The output should be a time-series of steps taken by the algorithm at each iteration, where the last step is the solution. In other words, the output should be an \(N \times (M+1)\) matrix where \(N\) is the dimension of the problem (2 in this case) and \(M\) is the number of steps taken. The \(+1\) accounts for the initial guess, which did not require a step.
1.2 Minimize a 2D Function
Use each algorithm to minimize the function
\[f = 4x_1^2 - 16x_1 + x_2^2 - 6x_2 + 25. \tag{1}\]Use a starting point of \(x = (0, 0)\) for all algorithms. For the gradient descent algorithm, use a step size of \(0.1\).
1.3 Present Your Results
Plot Eq. (1) using MATLAB's contour feature. For each algorithm, overlay the steps at each iteration on top of the contour using MATLAB's quiver function (see the example code below). Additionally, on a single plot, show the true relative error vs. iteration for each algorithm using a log scale for the \(y\)-axis (i.e., use MATLAB's semilogy). Note that the actual solution is \(x = (2, 3)\).
quiver. The step coordinates in this example are pre-computed; your script will pass in the output matrix from your UDFs.
%% Example: Plot Algorithm Steps with Quiver
% Maj Casey Pellizzari, 17 Dec 2018
% Reference: Gilat & Subramaniam, Numerical Methods for Engineers and
% Scientists, 3rd Ed.
clear; clc;
% Set up the 2D function for plotting
X1 = linspace(-2, 8, 1000);
[X1, X2] = meshgrid(X1);
F = 4*X1.^2 - 16*X1 + X2.^2 - 6*X2 + 25;
% Algorithm steps (normally the output of your UDF)
x = [0 2.2037 1.6088 2.0399 1.9235 2.0078 1.9850 2.0015 1.9971 2.0003 1.9994; ...
0 0.8264 2.4133 2.5749 2.8852 2.9168 2.9776 2.9837 2.9956 2.9968 2.9991];
% Compute differences for quiver arrows
d1 = [diff(x(1,:)) 0];
d2 = [diff(x(2,:)) 0];
scale = 2; % scale arrow length for visibility
figure(1); clf;
set(gcf, 'DefaultAxesFontSize', 12)
set(gcf, 'DefaultAxesFontWeight', 'bold')
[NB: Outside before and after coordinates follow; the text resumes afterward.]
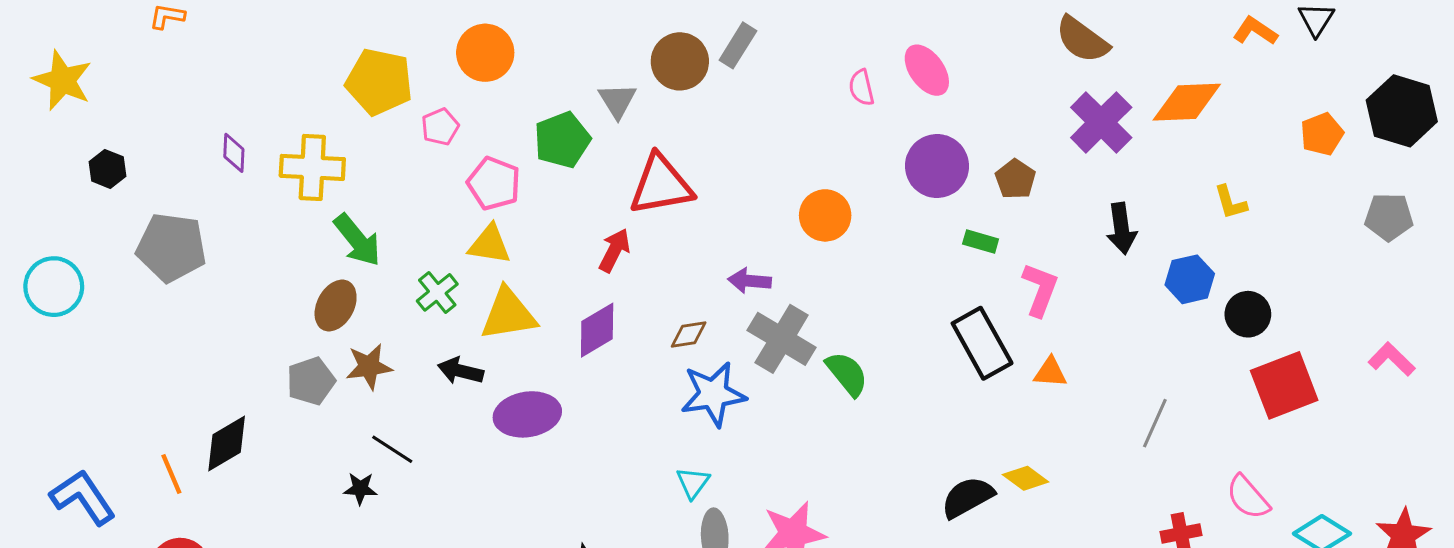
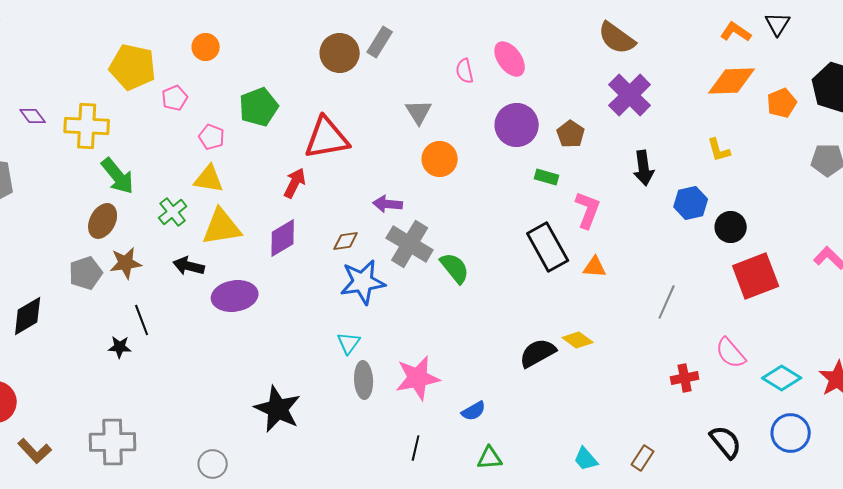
orange circle: (485, 53) -> (206, 47), size x0.7
gray triangle: (617, 101) -> (419, 112), moved
orange diamond: (1187, 102) -> (732, 81), moved
purple diamond: (234, 153) -> (33, 116), turned -40
pink pentagon: (494, 183) -> (212, 137), size x0.7
black line: (392, 449) -> (142, 320), turned 36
contour(X1(1,:), X2(:,1), F, 10);
hold on
quiver(x(1,:), x(2,:), d1, d2, scale, 'r', 'LineWidth', 1, 'MarkerSize', 10)
axis([-2 8 -2 8])
axis image
legend('function', 'steps')
xlabel('x_1')
ylabel('x_2')
title('Plot of Algorithm Steps')
Part 2 — Non-Convex Optimization: The Griewank Function
The Griewank function is an example of a non-convex function. The second-order Griewank function is given by
\[f = 1 + \frac{1}{4000}x_1^2 + \frac{1}{4000}x_2^2 - \cos(x_1)\cos\!\left(\tfrac{1}{2}x_2\sqrt{2}\right). \tag{2}\]While Eq. (2) has a global minimum at \(x = (0, 0)\), it also has many local minima that can trap gradient-based optimization algorithms.
- Provide a contour plot of the Griewank function over the interval \(-2 \le x_1 \le 8\) and \(-2 \le x_2 \le 8\).
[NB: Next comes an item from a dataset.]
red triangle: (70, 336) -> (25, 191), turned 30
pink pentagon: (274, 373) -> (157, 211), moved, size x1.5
- Using the gradient descent algorithm from Part 1, minimize Eq. (2) twice: once starting at \(x_0 = (1.6,\, 2)\) and again starting at \(x_0 = (1.6,\, 2.5)\). For both cases, plot the algorithm steps overlaid on a contour plot and plot the error vs. iteration using a log scale for the \(y\)-axis. You may show both error results on one plot.
Part 3 — Effect of Step Size
Using the same cost function from Part 2 (the Griewank function, Eq. (2)), use gradient descent to find the minimum with three different step sizes: \(a = 0.02,\ 0.5,\ 2\). In all three cases use a starting point of \(x_0 = (1.6,\, 2)\).
For each case, plot the algorithm steps overlaid on a contour plot. Also plot the error vs. iteration using a log scale for the \(y\)-axis.